─── Selected passage ───
Embedding its entire military machinery in civilian locations and sensitive sites, including those of the United Nations, Hamas indiscriminately targeted Israeli civilians throughout the conflict with extensive rocket fire and willfully sought to draw the IDF into battle in a prepared urban stronghold amid the Palestinian civilian population in Gaza, for which it located its operational headquarters in Gaza’s main hospital.
It is important to note that Hamas’s strategic concept actively seeks the death of its own civilians as an advantageous reinforcement of its strategy aimed at the erosion of Israel’s legitimacy. (p. 11)
So high were Israel’s standards that even the HLMG’s rapporteur, Davis Lewin, was concerned that “Some of the precautions were so extensive they worried that they could become norms in international law in terms of having to fight their own battles elsewhere.” It is Israeli policy to warn enemy civilians of impending attacks by dropping thousands of leaflets, making telephone calls, sending text messages, and even dropping projectiles called “knocks on the roof” to give residents advanced warnings to evacuate the premises. This practice alone makes Amnesty International’s accusation of “callous indifference” to civilian deaths utterly indefensible. Giving advance warning of attacks is disadvantageous for the Israeli Air Force in two ways: it warns Hamas fighters and rocket-launching teams that they have been spotted and designated as targets, and it allows Hamas to order civilians to remain in buildings or go onto flat roofs to dissuade Israelis from firing. This policy of warning civilians of a coming attack is stated clearly in Israel’s Manual on the Rules of Warfare (2006).
───
#### [Exercise A]
According to the passage, where did Hamas locate its operational headquarters?
#### [Exercise B]
List every method the passage gives for how Israel warns enemy civilians of impending attacks.
#### [Exercise C]
Transcribe the part of the passage that opens with the words containing "Embedding its entire" and closes with "Gaza’s main hospital.".
You can complete the tasks using only the passage; the data is not needed.
─── Listed entries ───
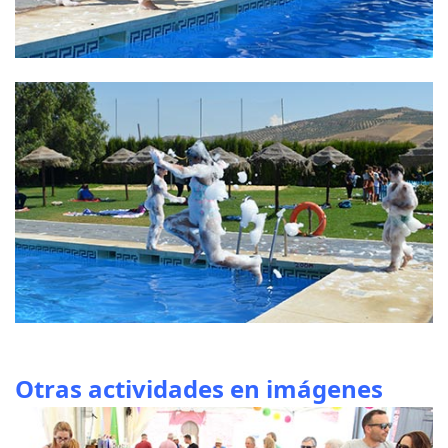
Otras actividades en imágenes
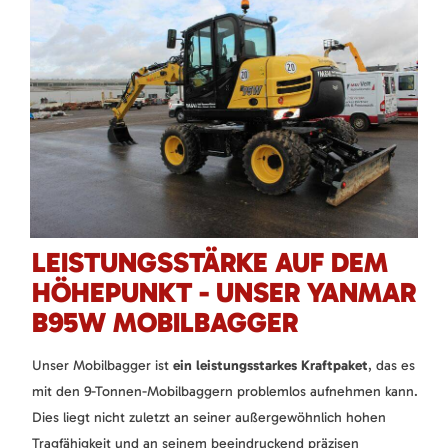
LEISTUNGSSTÄRKE AUF DEM
HÖHEPUNKT - UNSER YANMAR
B95W MOBILBAGGER
Unser Mobilbagger ist
ein leistungsstarkes Kraftpaket
, das es
mit den 9-Tonnen-Mobilbaggern problemlos aufnehmen kann.
Dies liegt nicht zuletzt an seiner außergewöhnlich hohen
Tragfähigkeit und an seinem beeindruckend präzisen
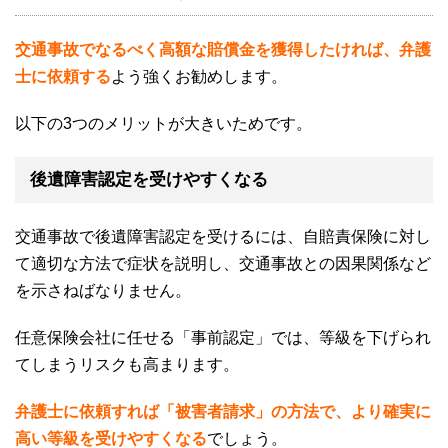
交通事故でなるべく高額な賠償金を獲得したければ、弁護
士に依頼する
よう強くお勧めします。
以下の
3
つのメリットが大きいためです。
後遺障害認定を受けやすくなる
交通事故で後遺障害認定を受けるには、自賠責保険に対し
て適切な方法で症状を説明し、交通事故との因果関係など
を示さねばなりません。
任意保険会社に任せる「事前認定」では、等級を下げられ
てしまうリスクも高まります。
弁護士に依頼すれば「被害者請求」の方法で、より確実に
高い等級を受けやすくなる
でしょう。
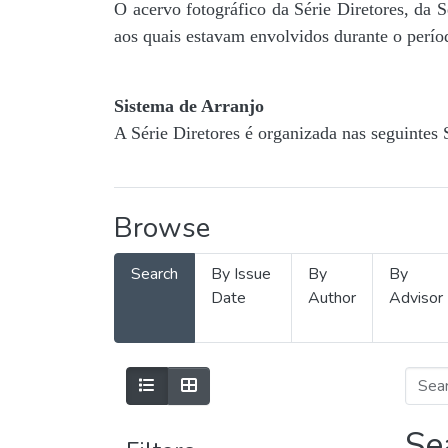
O acervo fotográfico da Série Diretores, da 
aos quais estavam envolvidos durante o períod
Sistema de Arranjo
A Série Diretores é organizada nas seguintes 
Browse
Search
By Issue
By
By
Date
Author
Advisor
Se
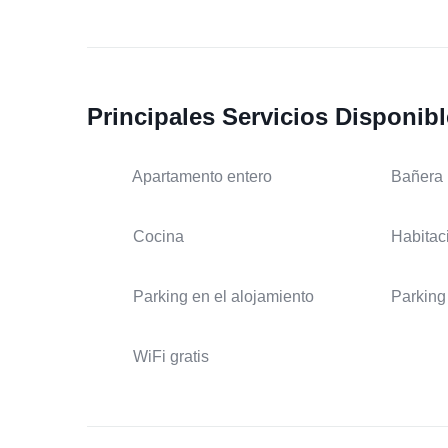
Principales Servicios Disponib
Apartamento entero
Bañera
Cocina
Habitac
Parking en el alojamiento
Parking 
WiFi gratis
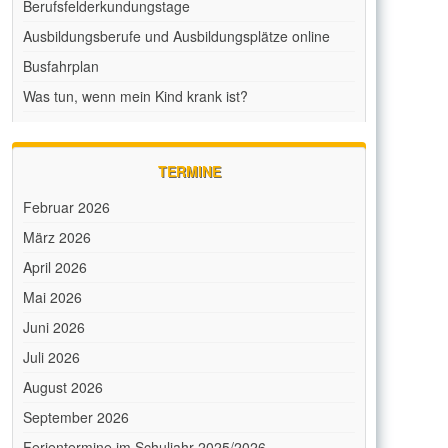
Berufsfelderkundungstage
Ausbildungsberufe und Ausbildungsplätze online
Busfahrplan
Was tun, wenn mein Kind krank ist?
TERMINE
Februar 2026
März 2026
April 2026
Mai 2026
Juni 2026
Juli 2026
August 2026
September 2026
Ferientermine im Schuljahr 2025/2026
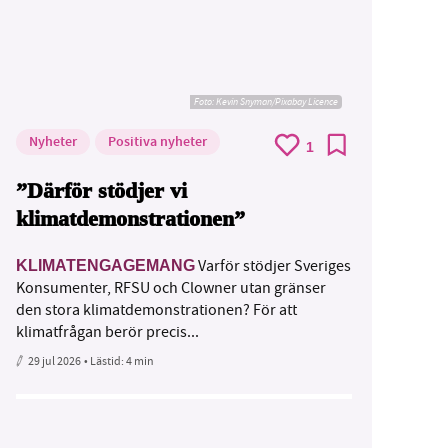
Foto:
Kevin Snyman/Pixabay Licence
Nyheter
Positiva nyheter
1
”Därför stödjer vi
klimatdemonstrationen”
Varför stödjer Sveriges
KLIMATENGAGEMANG
Konsumenter, RFSU och Clowner utan gränser
den stora klimatdemonstrationen? För att
klimatfrågan berör precis...
29 jul 2026
• Lästid:
4 min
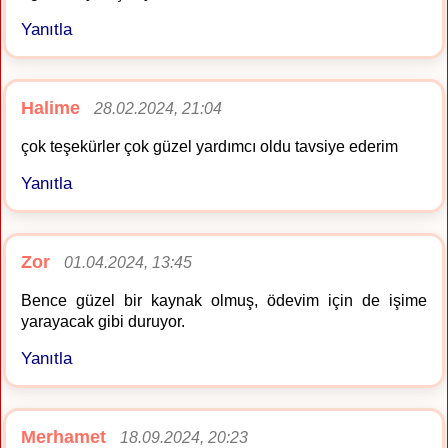
Yanıtla
Halime
28.02.2024, 21:04
çok teşekürler çok güzel yardımcı oldu tavsiye ederim
Yanıtla
Zor
01.04.2024, 13:45
Bence güzel bir kaynak olmuş, ödevim için de işime
yarayacak gibi duruyor.
Yanıtla
Merhamet
18.09.2024, 20:23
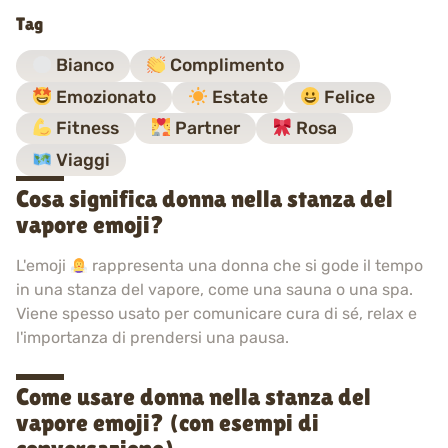
Tag
Bianco
Complimento
Emozionato
Estate
Felice
Fitness
Partner
Rosa
Viaggi
Cosa significa donna nella stanza del
vapore emoji?
L'emoji
rappresenta una donna che si gode il tempo
in una stanza del vapore, come una sauna o una spa.
Viene spesso usato per comunicare cura di sé, relax e
l'importanza di prendersi una pausa.
Come usare donna nella stanza del
vapore emoji? (con esempi di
───
#### [Answer area A]
In Gaza's main hospital.

#### [Answer area B]
- Dropping thousands of leaflets
- Making telephone calls
- Sending text messages
- Dropping projectiles called "knocks on the roof"

#### [Answer area C]
Embedding its entire military machinery in civilian locations and sensitive sites, including those of the United Nations, Hamas indiscriminately targeted Israeli civilians throughout the conflict with extensive rocket fire and willfully sought to draw the IDF into battle in a prepared urban stronghold amid the Palestinian civilian population in Gaza, for which it located its operational headquarters in Gaza’s main hospital.